*** Begin section ***
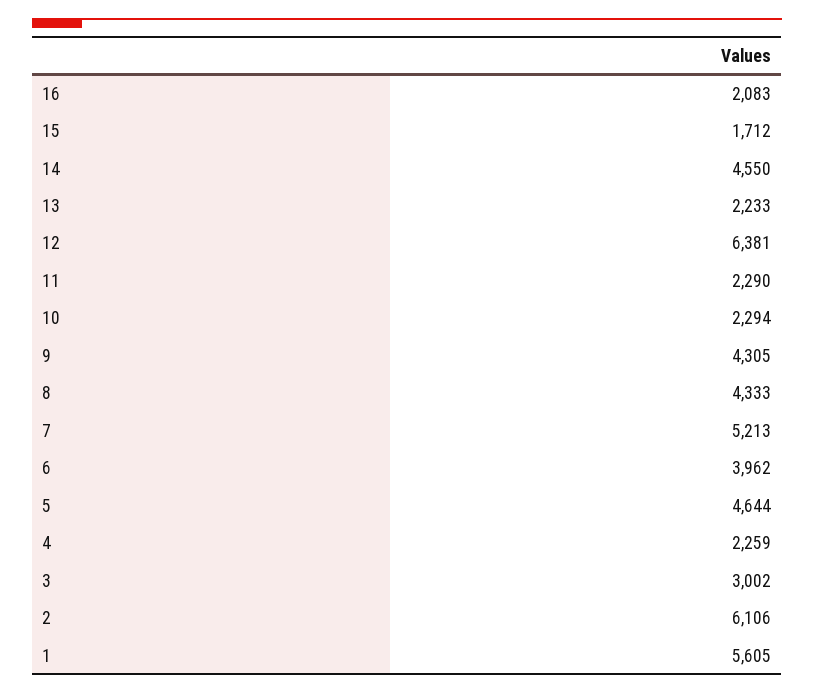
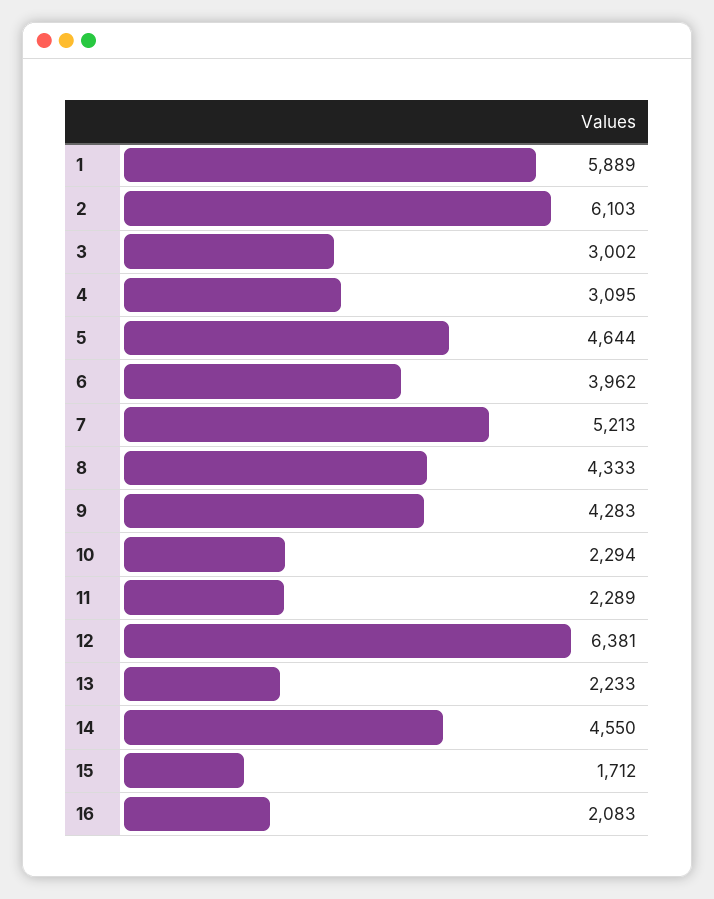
11: 2290 -> 2289
9: 4305 -> 4283
4: 2259 -> 3095
2: 6106 -> 6103
1: 5605 -> 5889

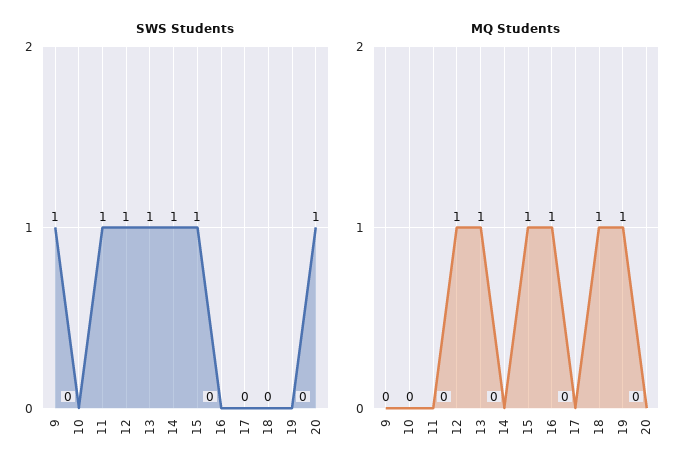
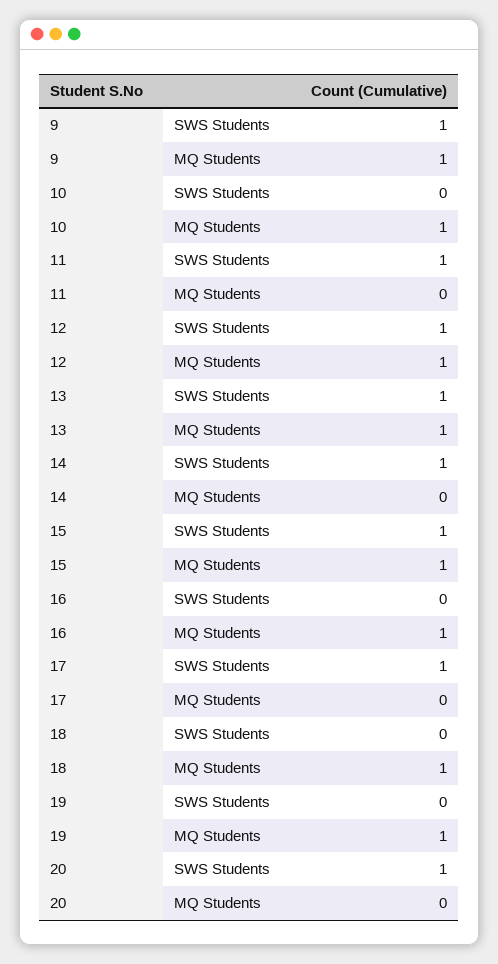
SWS Students, 17: 0 -> 1
MQ Students, 9: 0 -> 1
MQ Students, 10: 0 -> 1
*** End section ***
> [What needs to be done]: Pictures stay out; retype only the lines from the line containing "2: 6106 -> 6103" through the end of the listing, inclusive, exactly as they appear.

> [Written response]:
2: 6106 -> 6103
1: 5605 -> 5889

SWS Students, 17: 0 -> 1
MQ Students, 9: 0 -> 1
MQ Students, 10: 0 -> 1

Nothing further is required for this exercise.